Based upon the recent review, discrete trial training meets the evidence-based practice criteria set by the US National Professional Development Center on Autism Spectrum Disorder (NPDC) with 13 single case design studies. The practice has been effective with learners in preschool (3-5 years) to elementary school learners (6-11 years). Evidence-based practices (EBP) and studies included in the 2014 EBP report detailed how discrete trial training can be used effectively to address: social, communication, joint attention, behaviour, school-readiness, adaptive, and academic outcomes.

General remarks

Although DTT is effective in teaching children to respond correctly, critics argue that DTT creates an artificial learning environment where teachers direct trials while students learn to wait for instruction. The argument is that children taught this way do not learn to self-initiate or respond to natural cues and consequences. To become functional and spontaneous, any skill that is taught in isolation must become integrated into the context of the child’s day. Children must attend to appropriate environmental stimuli, generalise these skills and use them spontaneously. To foster acquisition and the generalisation of newly learned behaviours, teachers must bring these skills under the control of more natural contingencies.

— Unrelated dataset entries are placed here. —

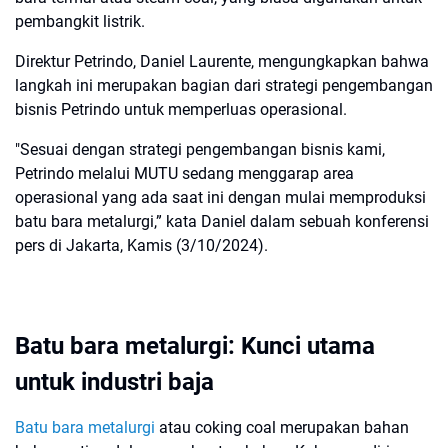
pembangkit listrik.
Direktur Petrindo, Daniel Laurente, mengungkapkan bahwa
langkah ini merupakan bagian dari strategi pengembangan
bisnis Petrindo untuk memperluas operasional.
"Sesuai dengan strategi pengembangan bisnis kami,
Petrindo melalui MUTU sedang menggarap area
operasional yang ada saat ini dengan mulai memproduksi
batu bara metalurgi,” kata Daniel dalam sebuah konferensi
pers di Jakarta, Kamis (3/10/2024).
Batu bara metalurgi: Kunci utama
untuk industri baja
Batu bara metalurgi
atau coking coal merupakan bahan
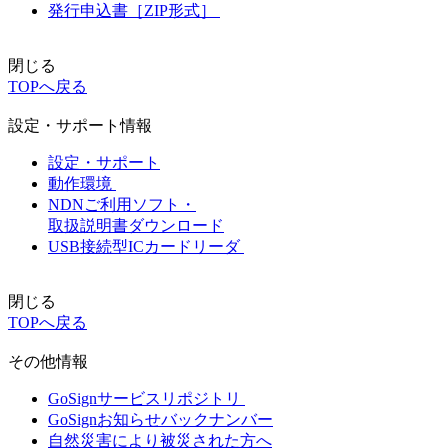
発行申込書［ZIP形式］
閉じる
TOPへ戻る
設定・サポート情報
設定・サポート
動作環境
NDNご利用ソフト・
取扱説明書ダウンロード
USB接続型ICカードリーダ
閉じる
TOPへ戻る
その他情報
GoSignサービスリポジトリ
GoSignお知らせバックナンバー
自然災害により被災された方へ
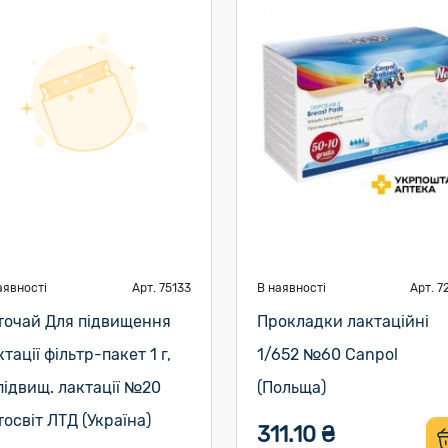
аявності
Арт. 75133
В наявності
Арт. 7
точай Для підвищення
Прокладки лактаційні
ктації фільтр-пакет 1 г,
1/652 №60 Canpol
підвищ. лактації №20
(Польща)
тосвіт ЛТД (Україна)
311.10 ₴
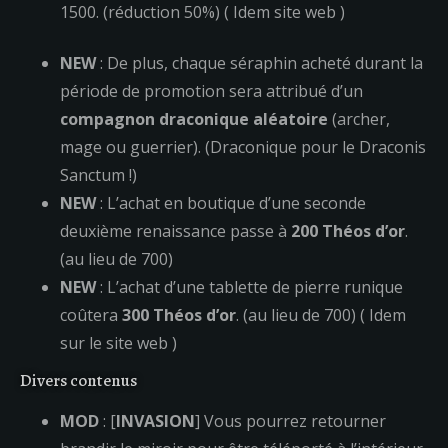
1500. (réduction 50%) ( Idem site web )
NEW
: De plus, chaque séraphin acheté durant la
période de promotion sera attribué d’un
compagnon draconique aléatoire
(archer,
mage ou guerrier). (Draconique pour le Draconis
Sanctum !)
NEW
: L’achat en boutique d’une seconde
deuxième renaissance passe à
200 Théos d’or
.
(au lieu de 700)
NEW
: L’achat d’une tablette de pierre runique
coûtera
300 Théos d’or
. (au lieu de 700) ( Idem
sur le site web )
Divers contenus
MOD
: [
INVASION
] Vous pourrez retourner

While a useful tool, there are cons to only using discrete trial training.  Generally speaking, autistic children excel in rote memorization.  Massed trials of training capitalise upon this strength in children.  Unfortunately, rote memorization is often confused with true understanding or comprehension.  For example, a child may have memorised a story repeatedly read to them.  Adults may confuse the student’s memorization of the story with true comprehension or understanding.

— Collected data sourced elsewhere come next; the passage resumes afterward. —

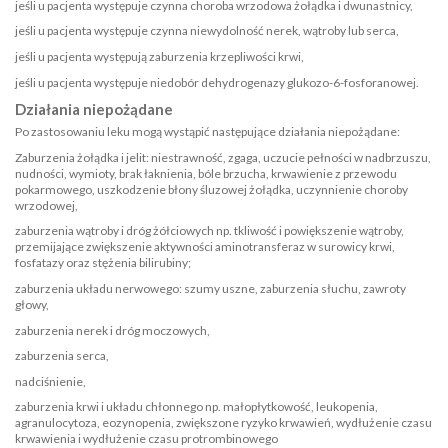
jeśli u pacjenta występuje czynna choroba wrzodowa żołądka i dwunastnicy,
jeśli u pacjenta występuje czynna niewydolność nerek, wątroby lub serca,
jeśli u pacjenta występują zaburzenia krzepliwości krwi,
jeśli u pacjenta występuje niedobór dehydrogenazy glukozo-6-fosforanowej.
Działania niepożądane
Po zastosowaniu leku mogą wystąpić następujące działania niepożądane:
Zaburzenia żołądka i jelit: niestrawność, zgaga, uczucie pełności w nadbrzuszu,
nudności, wymioty, brak łaknienia, bóle brzucha, krwawienie z przewodu
pokarmowego, uszkodzenie błony śluzowej żołądka, uczynnienie choroby
wrzodowej,
zaburzenia wątroby i dróg żółciowych np. tkliwość i powiększenie wątroby,
przemijające zwiększenie aktywności aminotransferaz w surowicy krwi,
fosfatazy oraz stężenia bilirubiny;
zaburzenia układu nerwowego: szumy uszne, zaburzenia słuchu, zawroty
głowy,
zaburzenia nerek i dróg moczowych,
zaburzenia serca,
nadciśnienie,
zaburzenia krwi i układu chłonnego np. małopłytkowość, leukopenia,
agranulocytoza, eozynopenia, zwiększone ryzyko krwawień, wydłużenie czasu
krwawienia i wydłużenie czasu protrombinowego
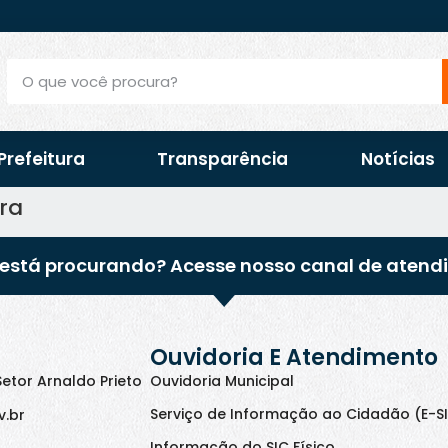
Prefeitura
Transparência
Notícias
ra
está procurando? Acesse nosso canal de atend
Ouvidoria E Atendimento
Setor Arnaldo Prieto
Ouvidoria Municipal
Serviço de Informação ao Cidadão (E-S
v.br
Informação do SIC Físico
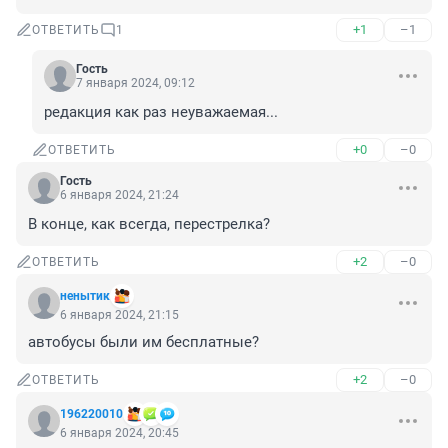
+1
–1
ОТВЕТИТЬ
1
Гость
7 января 2024, 09:12
редакция как раз неуважаемая...
+0
–0
ОТВЕТИТЬ
Гость
6 января 2024, 21:24
В конце, как всегда, перестрелка?
+2
–0
ОТВЕТИТЬ
ненытик
6 января 2024, 21:15
автобусы были им бесплатные?
+2
–0
ОТВЕТИТЬ
196220010
6 января 2024, 20:45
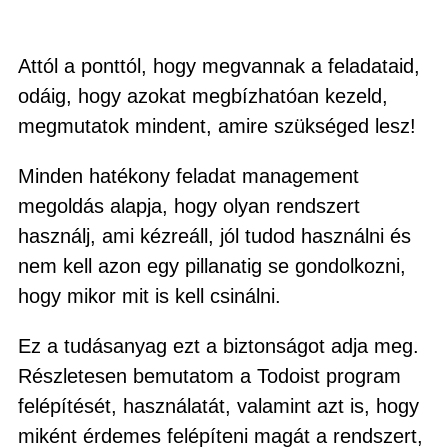
Attól a ponttól, hogy megvannak a feladataid,
odáig, hogy azokat megbízhatóan kezeld,
megmutatok mindent, amire szükséged lesz!
Minden hatékony feladat management
megoldás alapja, hogy olyan rendszert
használj, ami kézreáll, jól tudod használni és
nem kell azon egy pillanatig se gondolkozni,
hogy mikor mit is kell csinálni.
Ez a tudásanyag ezt a biztonságot adja meg.
Részletesen bemutatom a Todoist program
felépítését, használatát, valamint azt is, hogy
miként érdemes felépíteni magát a rendszert,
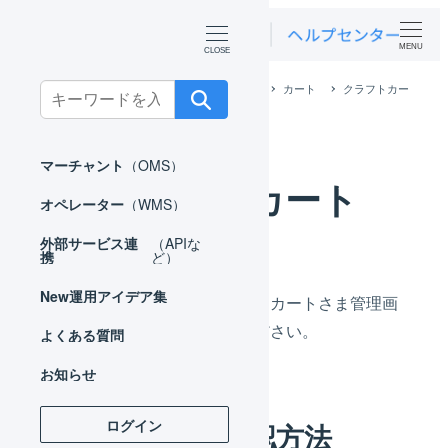
MENU
ホーム
外部サービス連携（APIなど）
カート
クラフトカー
Search
ト
for:
マーチャント
（OMS）
クラフトカート
オペレーター
（WMS）
外部サービス連
（APIな
携
ど）
New
運用アイデア集
連携方法については、クラフトカートさま管理画
面よりマニュアルをご参照ください。
よくある質問
お知らせ
ログイン
マニュアルの確認方法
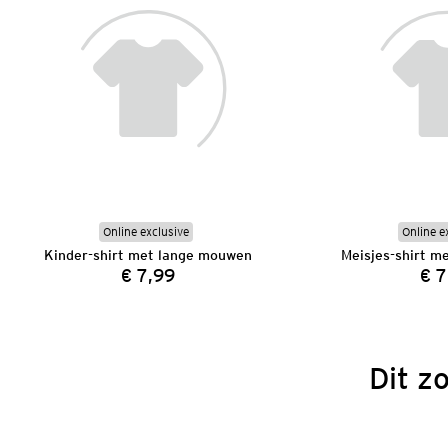
Online exclusive
Online e
Kinder-shirt met lange mouwen
Meisjes-shirt m
€ 7,99
€ 7
Prijs:
Dit z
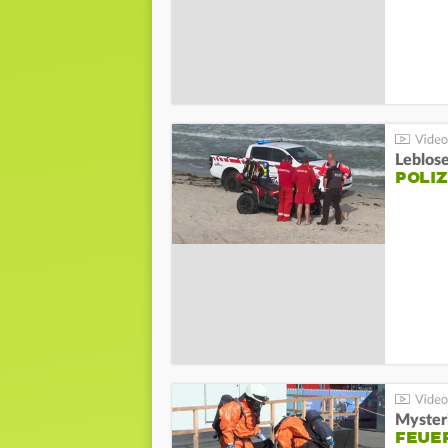
Leblos
POLIZ
Mysteri
FEUE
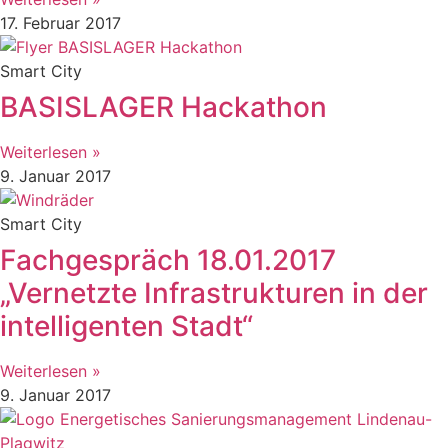
17. Februar 2017
Smart City
BASISLAGER Hackathon
Weiterlesen »
9. Januar 2017
Smart City
Fachgespräch 18.01.2017
„Vernetzte Infrastrukturen in der
intelligenten Stadt“
Weiterlesen »
9. Januar 2017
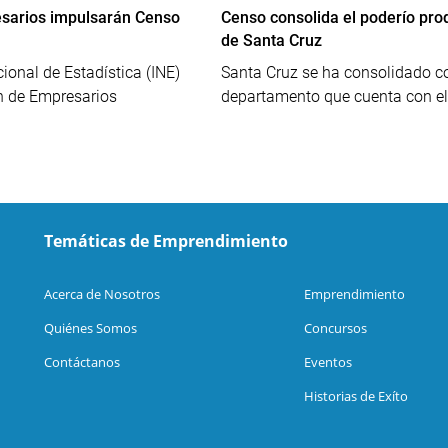
esarios impulsarán Censo
Censo consolida el poderío pro
de Santa Cruz
cional de Estadística (INE)
Santa Cruz se ha consolidado c
n de Empresarios
departamento que cuenta con el.
Temáticas de Emprendimiento
Acerca de Nosotros
Emprendimiento
Quiénes Somos
Concursos
Contáctanos
Eventos
Historias de Exíto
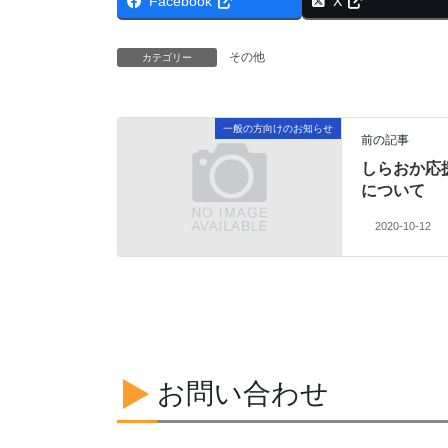
Facebook
X
その他
カテゴリー
一般の方向けのお知らせ
前の記事
しらおか応
について
2020-10-12
お問い合わせ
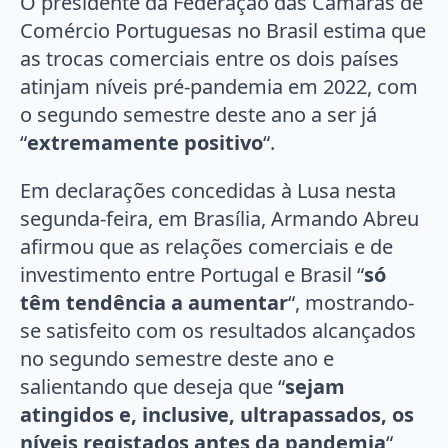
O presidente da Federação das Câmaras de
Comércio Portuguesas no Brasil estima que
as trocas comerciais entre os dois países
atinjam níveis pré-pandemia em 2022, com
o segundo semestre deste ano a ser já
“
extremamente positivo
“.
Em declarações concedidas à Lusa nesta
segunda-feira, em Brasília, Armando Abreu
afirmou que as relações comerciais e de
investimento entre Portugal e Brasil “
só
têm tendência a aumentar
“, mostrando-
se satisfeito com os resultados alcançados
no segundo semestre deste ano e
salientando que deseja que “
sejam
atingidos e, inclusive, ultrapassados, os
níveis registados antes da pandemia
“,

Autistic children have difficulty with generalisation also.  If massed trials are provided using the same materials, same phrasing and in the same setting, professionals cannot be sure the child will be able to practise the skill or retrieve the knowledge with novel materials and in new settings.  Generalisation and real world application should always be programmed purposefully within ABA and DTT programs.

Ultimately, the success of any strategy can be measured by how well the child performs a skill in non-instructional settings.  This should be addressed in the beginning stages of any type of programming.